The Hill Institute
"A Private School Serving the Public"
By Ann Shanahan
We moved to Northampton in 1971 and for many of the intervening years have lived in Florence. During all that time, we have been aware of the now 133-year-old Hill Institute but our children did not attend their kindergarten, none of us ever took any of their craft courses (until my husband enrolled the most recent term of “drawing basics” taught by Lindsay Fogg-Willits). Moreover, we had never been to even one of the annual exhibitions that feature the work done in those courses…until very recently.
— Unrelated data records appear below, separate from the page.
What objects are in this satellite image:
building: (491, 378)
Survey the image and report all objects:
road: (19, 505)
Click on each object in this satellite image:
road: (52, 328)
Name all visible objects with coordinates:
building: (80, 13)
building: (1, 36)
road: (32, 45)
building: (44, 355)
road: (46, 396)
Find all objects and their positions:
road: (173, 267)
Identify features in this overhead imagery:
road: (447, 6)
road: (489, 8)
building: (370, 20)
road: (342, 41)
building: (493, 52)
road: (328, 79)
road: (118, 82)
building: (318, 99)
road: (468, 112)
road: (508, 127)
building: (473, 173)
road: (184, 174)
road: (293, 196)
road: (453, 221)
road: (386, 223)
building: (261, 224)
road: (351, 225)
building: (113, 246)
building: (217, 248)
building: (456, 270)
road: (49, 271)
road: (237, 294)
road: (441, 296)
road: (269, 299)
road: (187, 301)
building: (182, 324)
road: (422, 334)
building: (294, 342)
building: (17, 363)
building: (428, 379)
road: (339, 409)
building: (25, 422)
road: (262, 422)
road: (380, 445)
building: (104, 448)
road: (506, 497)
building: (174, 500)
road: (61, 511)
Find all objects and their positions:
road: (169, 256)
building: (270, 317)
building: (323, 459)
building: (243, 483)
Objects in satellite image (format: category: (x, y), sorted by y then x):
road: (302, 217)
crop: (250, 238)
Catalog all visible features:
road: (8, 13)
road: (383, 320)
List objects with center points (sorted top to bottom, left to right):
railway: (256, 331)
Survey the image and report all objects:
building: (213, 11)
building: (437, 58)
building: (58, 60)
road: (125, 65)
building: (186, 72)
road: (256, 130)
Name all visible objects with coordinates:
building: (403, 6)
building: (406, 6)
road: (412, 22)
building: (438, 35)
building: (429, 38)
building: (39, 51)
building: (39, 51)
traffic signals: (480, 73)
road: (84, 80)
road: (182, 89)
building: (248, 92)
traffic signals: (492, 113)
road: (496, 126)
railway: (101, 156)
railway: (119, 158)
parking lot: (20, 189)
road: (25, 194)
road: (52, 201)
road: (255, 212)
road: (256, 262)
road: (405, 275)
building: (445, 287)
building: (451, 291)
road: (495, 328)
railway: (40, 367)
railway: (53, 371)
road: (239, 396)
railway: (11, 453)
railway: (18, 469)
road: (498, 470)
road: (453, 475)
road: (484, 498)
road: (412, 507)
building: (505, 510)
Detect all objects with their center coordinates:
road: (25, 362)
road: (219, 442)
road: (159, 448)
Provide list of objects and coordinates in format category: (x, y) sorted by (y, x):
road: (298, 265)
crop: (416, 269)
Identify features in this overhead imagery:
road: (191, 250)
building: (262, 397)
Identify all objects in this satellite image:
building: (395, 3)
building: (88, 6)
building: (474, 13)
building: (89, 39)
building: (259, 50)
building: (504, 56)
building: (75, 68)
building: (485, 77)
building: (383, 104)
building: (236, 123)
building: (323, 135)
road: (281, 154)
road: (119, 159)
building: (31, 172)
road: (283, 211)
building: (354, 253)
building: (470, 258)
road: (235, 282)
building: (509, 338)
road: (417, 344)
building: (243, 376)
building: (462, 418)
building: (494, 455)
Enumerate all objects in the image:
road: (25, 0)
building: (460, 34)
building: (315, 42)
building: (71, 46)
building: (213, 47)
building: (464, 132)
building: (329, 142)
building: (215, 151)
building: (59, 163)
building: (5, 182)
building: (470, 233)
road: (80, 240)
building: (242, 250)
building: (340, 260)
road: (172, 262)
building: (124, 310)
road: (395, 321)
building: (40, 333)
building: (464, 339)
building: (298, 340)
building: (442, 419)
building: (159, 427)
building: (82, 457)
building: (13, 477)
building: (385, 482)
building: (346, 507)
On the first weekend in June, the Hill Institute held its annual display of art and crafts that students, both adults and young people, have produced this year: Cape Cod baskets, family trees artfully displayed in calligraphy, gorgeous cedar strip canoes, all manner of crocheting, oil paintings, slip-covers for upholstered chairs, hooked rugs and furniture made in classes ranging from beginning to “master furniture,” and every craft you can think of in between.
Hill Institute offers dozens of classes in fall and spring sessions each year. In the fall of 2009, there will be 60 classes, meeting mostly weekday evenings and running anywhere from 7 to 14 weeks for two or three hours at a time. (The 14-week class is the canoe-making one—probably because it takes a good deal longer to make a canoe than a basket!) Fees vary from $120 for canoe-building and $80 for furniture-making to $40 for most adult classes and $35 for most youth classes. To see the full array of courses, visit the Hill Institute Web site.
When Samuel Lapham Hill first came to Florence in 1841, he was already a successful entrepreneur. He organized the Nonotuck Silk Company here, established the Hill Institute and founded the free Florence Kindergarten, which opened its doors in 1876 in the “front room” of Hill’s home at 33 Maple St and continues today.
The Hill Industrial School was established in 1900. According to “Hill Institute,” a booklet published in 2001 on the 125th anniversary of the institute’s founding, early courses were offered in general sewing, dressmaking, millinery and shirtwaist. “Instruction was provided for making such period fashions as ‘plain corset covers’ and ‘elaborate unlined dresses.’ The Domestic Science Department offered instruction in general cookery, invalid cookery and chafing dish, which included such specialties as fricasseed oysters, English monkey, lobster a la poulette and minced veal on toast.”
The only cuisine course offered in the fall schedule is “vegetarian cooking,” which speaks to the change in tastes over time!